Date: 15 May 2020
Risk aversion remains the prevailing sentiment in the markets, supporting safe havens and penalising risk related assets; this dynamic is well illustrated by the performance of the euro versus the Swiss franc. Following the declarations of President Trump yesterday, threatening to pull out of the phase one trade deal with China, the franc reached 1.05038 versus the single currency, the highest in 5 years. Apprehension surrounding a potential second wave of the coronavirus was already dampening the spirits of investors, that had nevertheless found reasons to be hopeful in the partial lifting of the lockdown across Europe and America; now these fears are being compounded by Donald Trump’s latest aggressive tirade towards China, with the markets posture indicating that, faced with the worst economic contraction since the second world war, a reignition of trade tensions between the US and China is the last thing the world’s economy needs
Ricardo Evangelista – Senior Analyst, ActivTrades
Gold is at its forth positive day in a row and, technically, we could be close to a new upside breakout. Bullion spot price is playing with the resistance mentioned in previous reports at $1,730/1,735 and is attempting to break through this level. From a technical point of view, a close of the week above this threshold would be confirmation of the bullish environment and we could see more buyers entering the markets above there, while we would only have a weak signal only below $1,680. We are now in the upside of the lateral channel seen in the last few weeks and buyers are still very active on gold, continuing to push prices up close to the 7-year-high for bullion.

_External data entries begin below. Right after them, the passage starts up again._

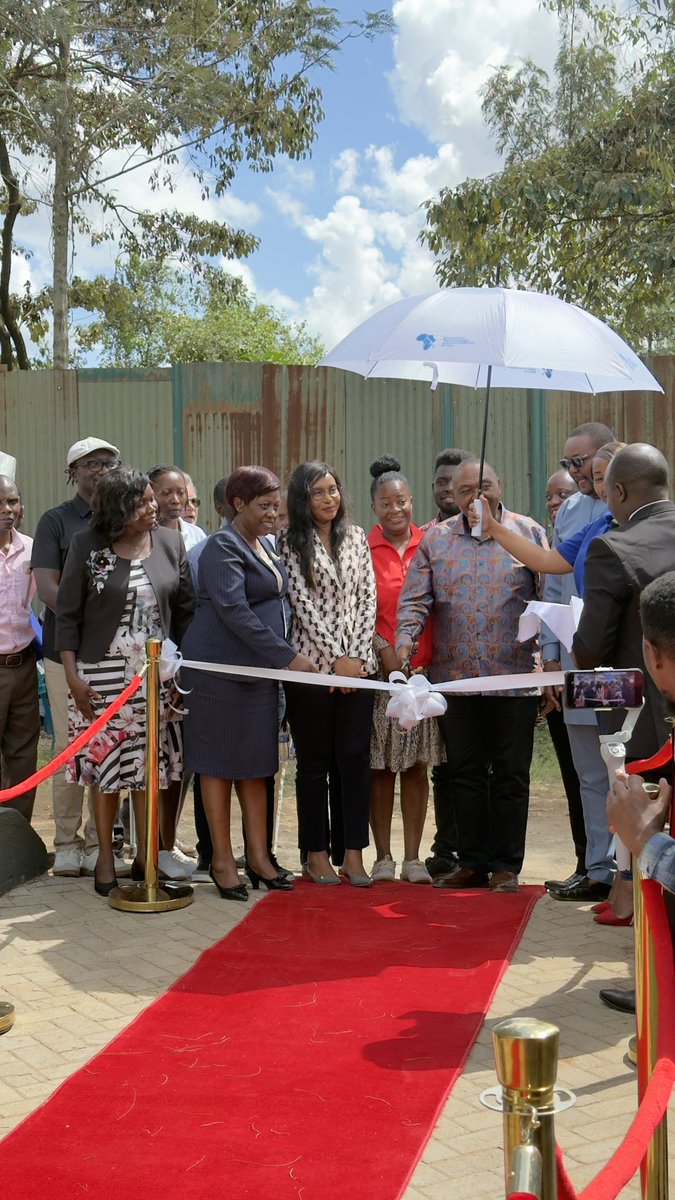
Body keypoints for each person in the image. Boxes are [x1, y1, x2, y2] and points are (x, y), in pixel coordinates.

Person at [397, 458, 547, 894]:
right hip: (456, 679)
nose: (474, 496)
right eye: (464, 490)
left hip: (514, 677)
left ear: (501, 486)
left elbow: (549, 598)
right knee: (464, 773)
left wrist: (549, 659)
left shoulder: (529, 533)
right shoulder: (436, 539)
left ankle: (506, 866)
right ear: (454, 496)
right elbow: (415, 599)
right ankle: (473, 862)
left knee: (511, 774)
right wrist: (406, 638)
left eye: (483, 486)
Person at [55, 467, 195, 896]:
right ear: (118, 509)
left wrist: (180, 675)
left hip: (155, 675)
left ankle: (146, 856)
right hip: (100, 678)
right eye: (143, 502)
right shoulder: (87, 545)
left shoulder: (170, 542)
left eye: (153, 499)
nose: (154, 507)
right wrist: (73, 677)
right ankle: (104, 858)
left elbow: (185, 614)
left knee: (149, 768)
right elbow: (67, 616)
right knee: (107, 770)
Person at [182, 466, 314, 901]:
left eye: (276, 505)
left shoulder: (265, 544)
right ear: (238, 505)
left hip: (257, 677)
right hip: (217, 675)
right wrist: (287, 656)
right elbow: (234, 611)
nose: (273, 513)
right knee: (217, 768)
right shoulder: (222, 546)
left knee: (258, 767)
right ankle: (222, 860)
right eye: (264, 506)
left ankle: (258, 857)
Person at [278, 461, 377, 887]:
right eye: (317, 492)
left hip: (358, 668)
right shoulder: (288, 541)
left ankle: (353, 854)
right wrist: (335, 659)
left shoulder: (357, 537)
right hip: (311, 669)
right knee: (315, 762)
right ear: (302, 499)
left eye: (333, 489)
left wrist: (354, 658)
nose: (328, 498)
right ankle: (315, 854)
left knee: (354, 760)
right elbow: (301, 604)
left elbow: (368, 598)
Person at [31, 435, 121, 876]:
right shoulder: (56, 522)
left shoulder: (124, 520)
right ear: (73, 473)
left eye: (109, 463)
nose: (102, 471)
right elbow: (48, 588)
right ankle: (67, 841)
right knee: (70, 745)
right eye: (92, 464)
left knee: (111, 746)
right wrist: (90, 620)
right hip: (64, 650)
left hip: (116, 654)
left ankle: (99, 844)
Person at [539, 421, 617, 902]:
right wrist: (550, 656)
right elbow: (553, 585)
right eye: (568, 464)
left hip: (618, 664)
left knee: (623, 771)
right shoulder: (569, 510)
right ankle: (598, 870)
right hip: (574, 662)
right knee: (588, 773)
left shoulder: (628, 510)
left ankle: (632, 874)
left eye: (580, 462)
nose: (575, 472)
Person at [367, 456, 444, 884]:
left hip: (422, 674)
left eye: (402, 501)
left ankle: (414, 858)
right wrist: (383, 651)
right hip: (383, 676)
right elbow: (359, 611)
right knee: (380, 768)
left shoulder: (431, 544)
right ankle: (383, 857)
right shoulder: (363, 549)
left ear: (412, 501)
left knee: (416, 768)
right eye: (386, 503)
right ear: (374, 507)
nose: (395, 509)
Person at [421, 447, 472, 878]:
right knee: (443, 765)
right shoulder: (425, 538)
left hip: (484, 672)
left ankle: (482, 851)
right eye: (441, 482)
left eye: (456, 483)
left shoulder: (502, 533)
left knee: (480, 767)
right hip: (434, 673)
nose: (448, 489)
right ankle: (447, 847)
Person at [0, 475, 39, 823]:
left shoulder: (31, 548)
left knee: (23, 755)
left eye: (12, 501)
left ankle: (17, 834)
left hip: (24, 666)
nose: (6, 510)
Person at [148, 464, 206, 553]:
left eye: (181, 493)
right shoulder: (142, 537)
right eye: (166, 493)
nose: (175, 500)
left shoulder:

Carlo Alberto De Casa – Chief analyst, ActivTrades
European markets showed volatility as they edged higher on Friday as traders weighed up the mixed data from China overnight. Investors were pleased to see the Chinese Industrial Production topping estimates for April but were disappointed by the drop in Retail Sales which highlighted the weakness of demand in almost every sector, and remains the strongest bearish leverage to stocks at the moment. Deepening tensions between the US and China, as President Trump ruled out any imminent talks with Xi Jinping, further added to the current ambient uncertainty ahead of the weekend. However, on a more positive note, there are signs of stability across oil markets following Saudi Aramco’s decision to cut sales to its key buyers and rumours of tighter supplies from other counterparts. The IEA view that oil markets were showing “signs of improving” has boosted market sentiment towards Energy shares, making it one of the top performing sectors in Europe this morning. Despite today’s bullish opening, traders are likely to stay cautious ahead of a new batch of significant US data, with the highly anticipated Retail Sales report for April, looming in the afternoon.
The DAX-30 index has rallied this morning with prices now trading close to the 10,500 pts level following another solid rebound over 10,200 pts. However, the market will have to clear the 10,560 pts level in order to invalidate its very-short-term bearish trend and get back to its previous highs towards 10,770 pts and 10,980 pts by extension.